From giving birth; from loving a small tiny extension of yourself until my heart could split like an overripe melon, revealing the sugary sweetness inside; from fighting and wincing and feeling small in relationships (all kinds) and growing from them, to become richer and deeper, like soil made from the decomposed refuse of last season’s garden clippings.
I lost a lot with a lot of unknown outcomes, still, I gained a grounded-ness I’m grateful for. I traded muscles and determination for all the thinness and whimsy I had at twenty-five.
And I’ve begun to discover how contentment can come slowly with the unfolding of a day: with waking up early, getting school-ready, running in the mountain tracks, to simple solo breakfast; with folding sheets fresh laundry; with the sound of the sea in the afternoons and mugs of tea whilst working; and later, story swapping after dinner. Of perpetual tiredness.

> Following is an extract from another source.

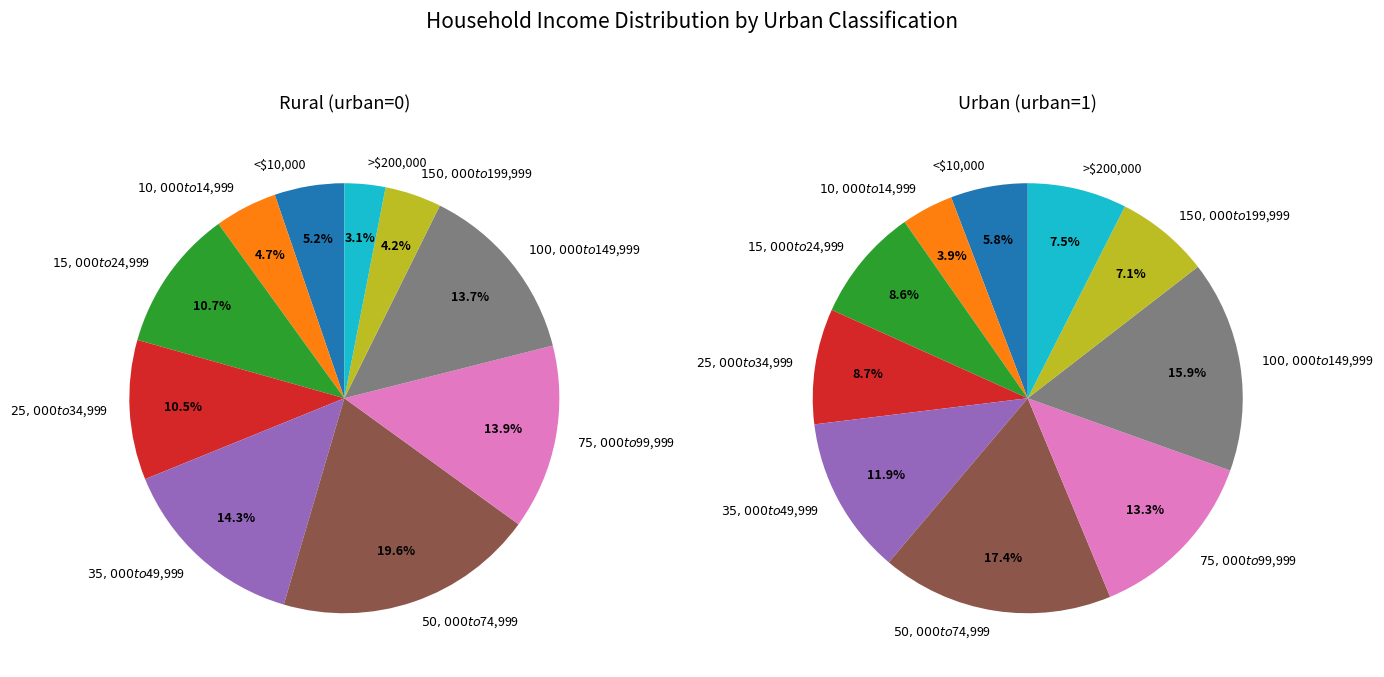

Is there a majority slice in this chart?

No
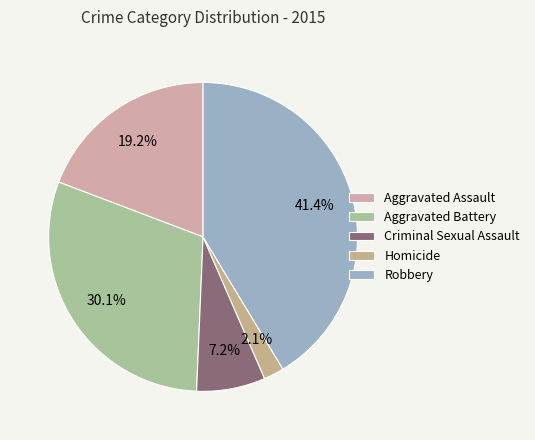

Is it true that Homicide is 1% of the pie?

False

It’s about loving him hard: my boy with his sweet nerdy bits and laughter and innocence, and about discovering the overflowing love and grace of being the go-to aunt to girls in the family notwithstanding the travel restrictions and inability to hold them tight and smell their baby smells... recognizing the yearning for mum and missing her cooking and admonishing … and also wanting the best for me.
Finally finding the joy of true self-love. It’s about understanding that none of these are mutually exclusive. You can never give what you don't possess. Right?
It’s also about getting ahead or falling behind and about hopefully ending up right where I’m supposed to be.
Universe hasn't really planned anything for us. Once we begin making our own choices with intent. The Intent of Desire or Fear - remains our choice.
And since it's a choice. Why feed the fear? When we can fuel the love - it comes naturally most time and when it doesn't during those tough times - taking a pause to collect the elegance of amber lights and showing up for self with kindness.